> **Required action**:
Your task is to copy each line of the records that includes the string "requestor".

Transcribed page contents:

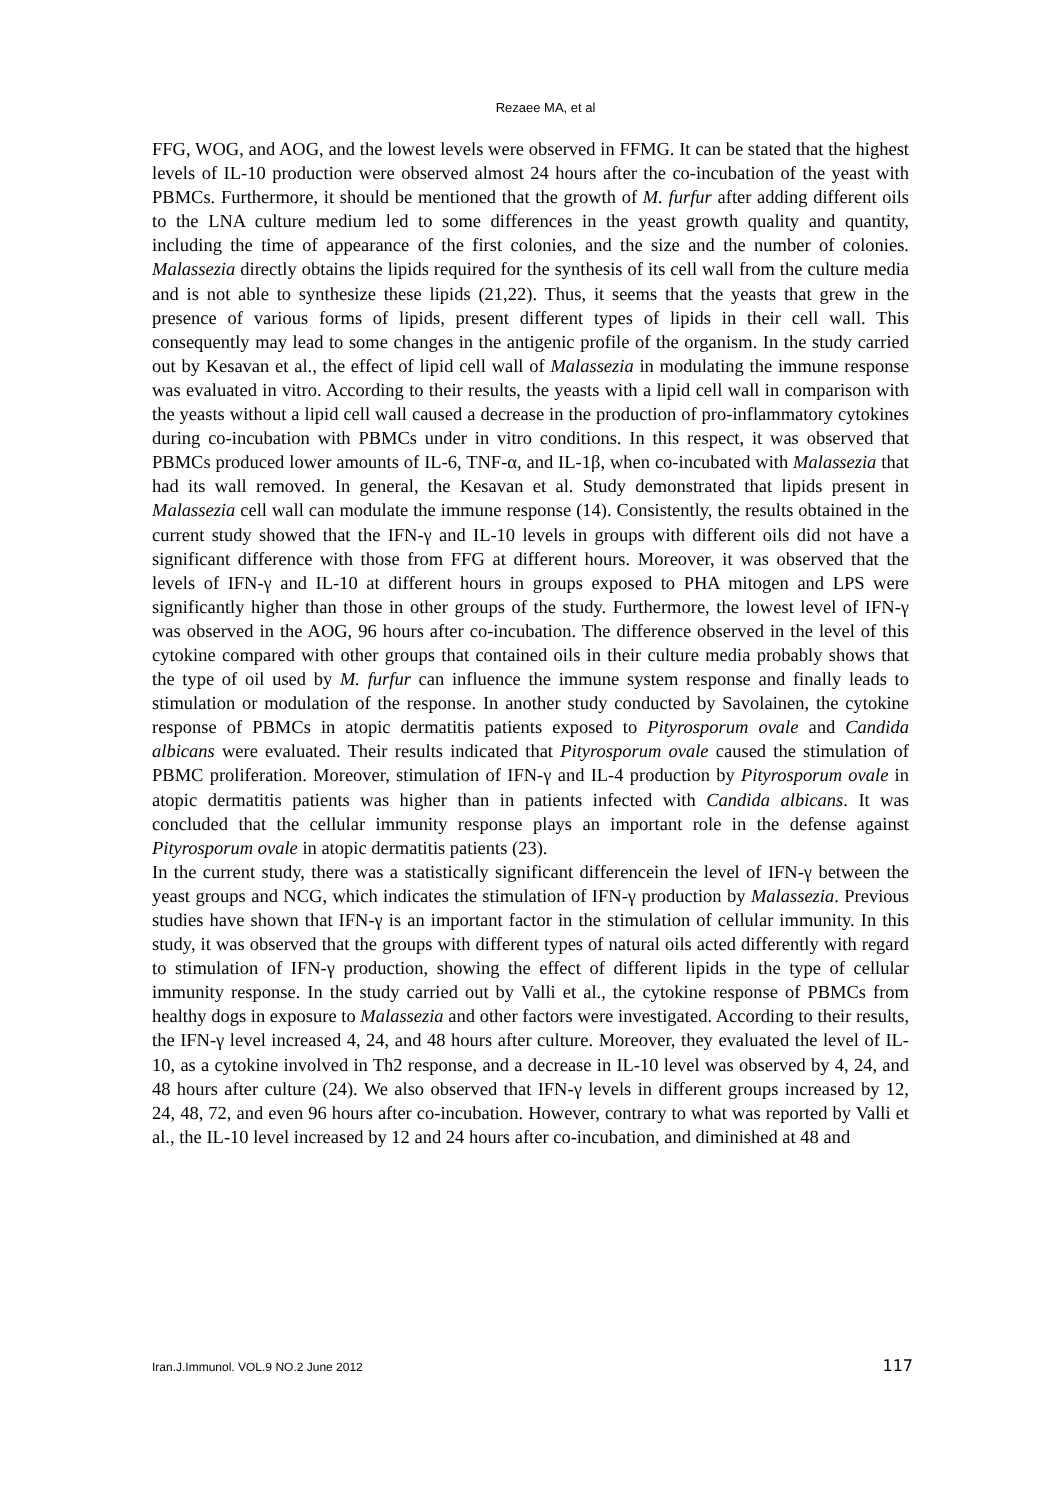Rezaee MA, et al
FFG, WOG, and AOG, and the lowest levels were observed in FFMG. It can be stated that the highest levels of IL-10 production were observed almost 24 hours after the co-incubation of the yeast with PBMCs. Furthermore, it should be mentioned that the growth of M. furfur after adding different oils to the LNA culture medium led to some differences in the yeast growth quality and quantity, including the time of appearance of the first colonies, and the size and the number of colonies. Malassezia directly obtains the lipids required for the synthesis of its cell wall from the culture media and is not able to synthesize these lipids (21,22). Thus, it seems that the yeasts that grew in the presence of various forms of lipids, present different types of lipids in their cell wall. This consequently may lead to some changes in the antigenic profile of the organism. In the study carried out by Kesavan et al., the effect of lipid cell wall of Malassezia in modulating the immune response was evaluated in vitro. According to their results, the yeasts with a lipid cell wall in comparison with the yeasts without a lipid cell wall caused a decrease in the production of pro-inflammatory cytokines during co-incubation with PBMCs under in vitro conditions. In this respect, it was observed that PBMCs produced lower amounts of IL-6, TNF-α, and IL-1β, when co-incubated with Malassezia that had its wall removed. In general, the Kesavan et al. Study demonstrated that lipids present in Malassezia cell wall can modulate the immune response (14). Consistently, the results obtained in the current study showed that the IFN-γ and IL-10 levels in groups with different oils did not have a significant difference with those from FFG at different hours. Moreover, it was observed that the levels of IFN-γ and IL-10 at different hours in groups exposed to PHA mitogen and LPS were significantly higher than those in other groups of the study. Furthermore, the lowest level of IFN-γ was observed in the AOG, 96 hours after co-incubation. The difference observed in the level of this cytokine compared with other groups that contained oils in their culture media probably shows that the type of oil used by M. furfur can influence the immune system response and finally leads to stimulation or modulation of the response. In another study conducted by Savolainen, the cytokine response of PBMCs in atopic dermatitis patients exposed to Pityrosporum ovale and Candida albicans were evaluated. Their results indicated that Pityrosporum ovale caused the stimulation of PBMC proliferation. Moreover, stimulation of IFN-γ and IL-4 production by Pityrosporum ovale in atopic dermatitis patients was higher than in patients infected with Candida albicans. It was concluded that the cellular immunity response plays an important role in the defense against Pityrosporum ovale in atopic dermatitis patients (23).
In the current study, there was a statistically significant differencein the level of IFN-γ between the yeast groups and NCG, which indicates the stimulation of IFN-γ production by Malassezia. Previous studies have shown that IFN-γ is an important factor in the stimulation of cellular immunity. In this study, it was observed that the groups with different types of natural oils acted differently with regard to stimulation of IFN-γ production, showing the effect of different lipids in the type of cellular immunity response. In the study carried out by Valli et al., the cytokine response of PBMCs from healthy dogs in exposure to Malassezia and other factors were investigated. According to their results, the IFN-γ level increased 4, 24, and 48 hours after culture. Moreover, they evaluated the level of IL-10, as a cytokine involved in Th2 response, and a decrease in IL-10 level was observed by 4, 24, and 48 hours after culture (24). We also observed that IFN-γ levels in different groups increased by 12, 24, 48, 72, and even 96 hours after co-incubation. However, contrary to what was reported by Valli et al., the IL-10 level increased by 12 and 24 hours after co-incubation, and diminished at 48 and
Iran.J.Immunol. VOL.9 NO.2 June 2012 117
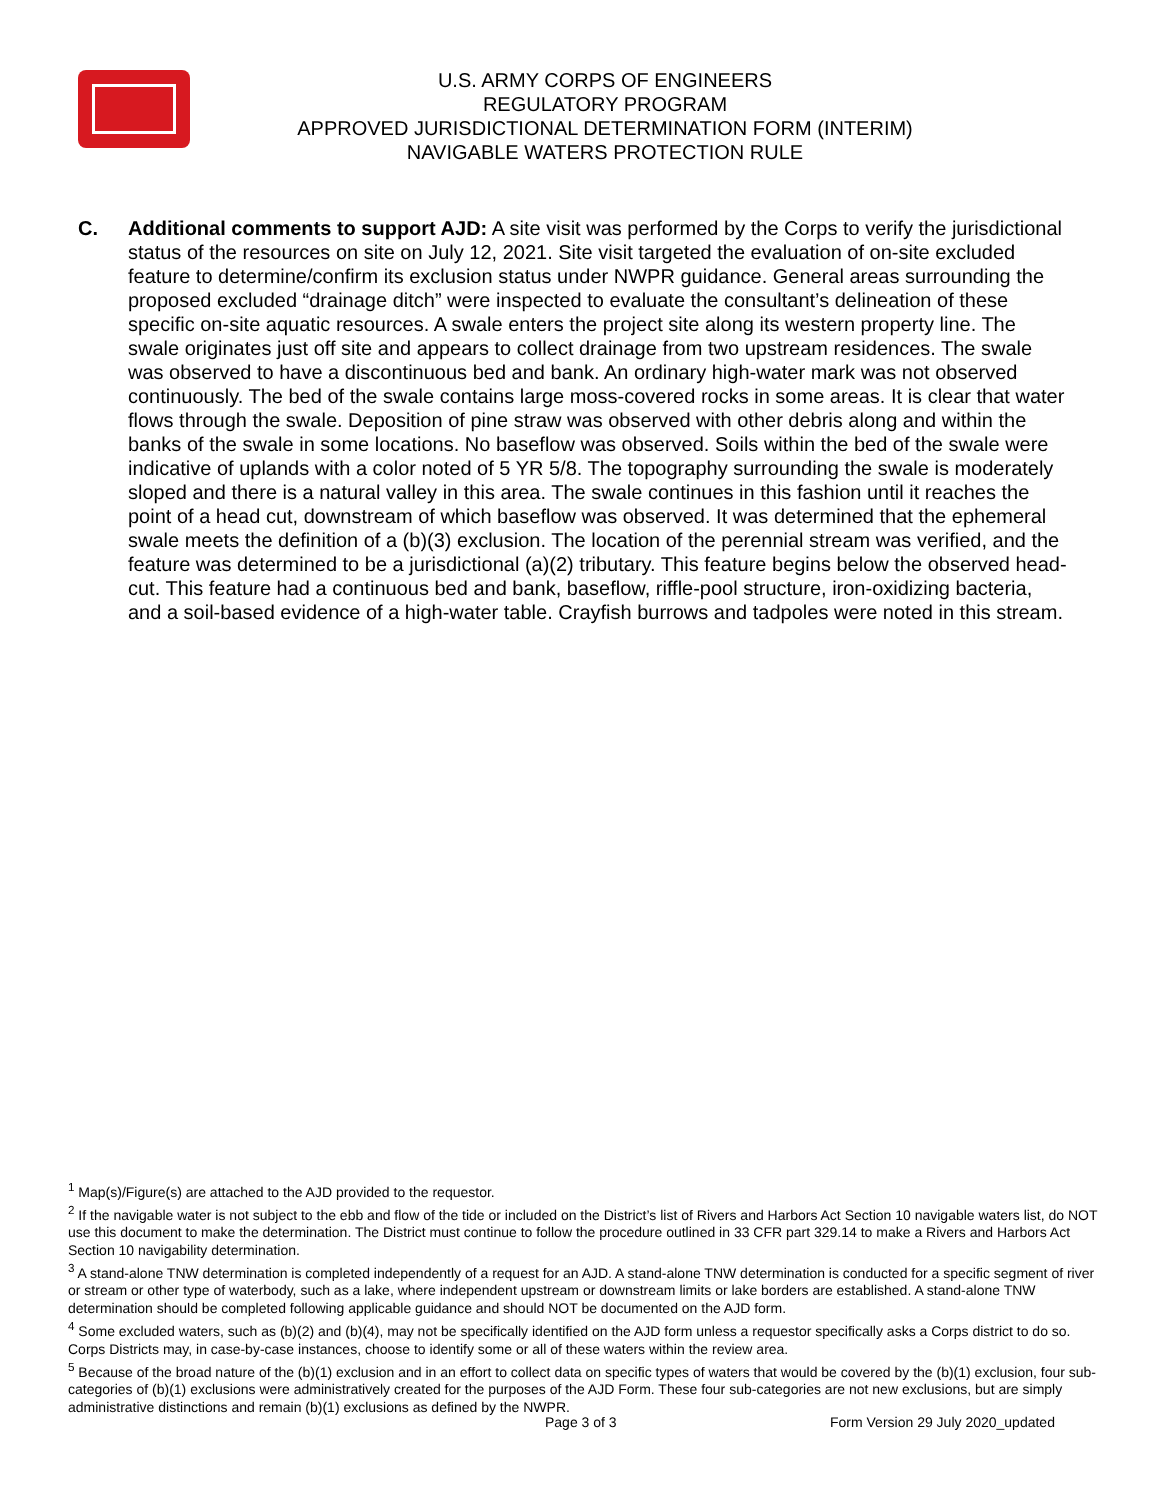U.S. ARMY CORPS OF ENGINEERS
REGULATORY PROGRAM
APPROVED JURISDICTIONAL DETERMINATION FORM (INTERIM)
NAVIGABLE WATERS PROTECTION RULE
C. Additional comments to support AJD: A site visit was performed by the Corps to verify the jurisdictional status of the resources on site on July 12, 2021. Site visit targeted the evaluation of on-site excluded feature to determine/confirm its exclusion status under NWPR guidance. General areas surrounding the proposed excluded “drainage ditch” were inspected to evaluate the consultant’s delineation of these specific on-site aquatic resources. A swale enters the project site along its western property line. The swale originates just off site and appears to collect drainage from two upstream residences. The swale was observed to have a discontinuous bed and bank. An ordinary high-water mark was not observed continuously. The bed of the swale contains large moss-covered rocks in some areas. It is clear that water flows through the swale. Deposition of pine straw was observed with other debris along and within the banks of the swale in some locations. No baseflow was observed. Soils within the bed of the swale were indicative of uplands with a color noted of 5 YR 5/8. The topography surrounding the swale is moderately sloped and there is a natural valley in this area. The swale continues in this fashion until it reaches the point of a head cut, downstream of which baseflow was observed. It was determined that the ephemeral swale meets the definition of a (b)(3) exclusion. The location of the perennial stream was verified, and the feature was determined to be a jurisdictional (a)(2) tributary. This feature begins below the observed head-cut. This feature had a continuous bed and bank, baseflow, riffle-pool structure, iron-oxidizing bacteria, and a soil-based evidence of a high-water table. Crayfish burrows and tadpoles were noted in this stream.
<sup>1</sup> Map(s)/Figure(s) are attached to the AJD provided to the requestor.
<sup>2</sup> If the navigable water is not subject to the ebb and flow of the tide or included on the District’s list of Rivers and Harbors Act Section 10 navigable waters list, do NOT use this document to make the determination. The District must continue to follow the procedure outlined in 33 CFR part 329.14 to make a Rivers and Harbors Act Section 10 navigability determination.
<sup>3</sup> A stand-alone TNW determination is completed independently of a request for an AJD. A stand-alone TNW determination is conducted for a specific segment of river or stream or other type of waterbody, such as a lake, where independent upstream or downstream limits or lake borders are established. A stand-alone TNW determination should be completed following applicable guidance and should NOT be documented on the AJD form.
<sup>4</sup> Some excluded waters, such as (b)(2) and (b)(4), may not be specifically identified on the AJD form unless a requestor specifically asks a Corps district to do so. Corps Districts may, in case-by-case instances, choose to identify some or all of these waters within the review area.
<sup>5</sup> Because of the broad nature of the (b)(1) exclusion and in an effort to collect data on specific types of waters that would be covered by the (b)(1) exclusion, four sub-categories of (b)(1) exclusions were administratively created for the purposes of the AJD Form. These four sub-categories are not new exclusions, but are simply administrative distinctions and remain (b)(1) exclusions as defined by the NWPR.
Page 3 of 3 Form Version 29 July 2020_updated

> **Response area**:
<sup>1</sup> Map(s)/Figure(s) are attached to the AJD provided to the requestor.
<sup>4</sup> Some excluded waters, such as (b)(2) and (b)(4), may not be specifically identified on the AJD form unless a requestor specifically asks a Corps district to do so. Corps Districts may, in case-by-case instances, choose to identify some or all of these waters within the review area.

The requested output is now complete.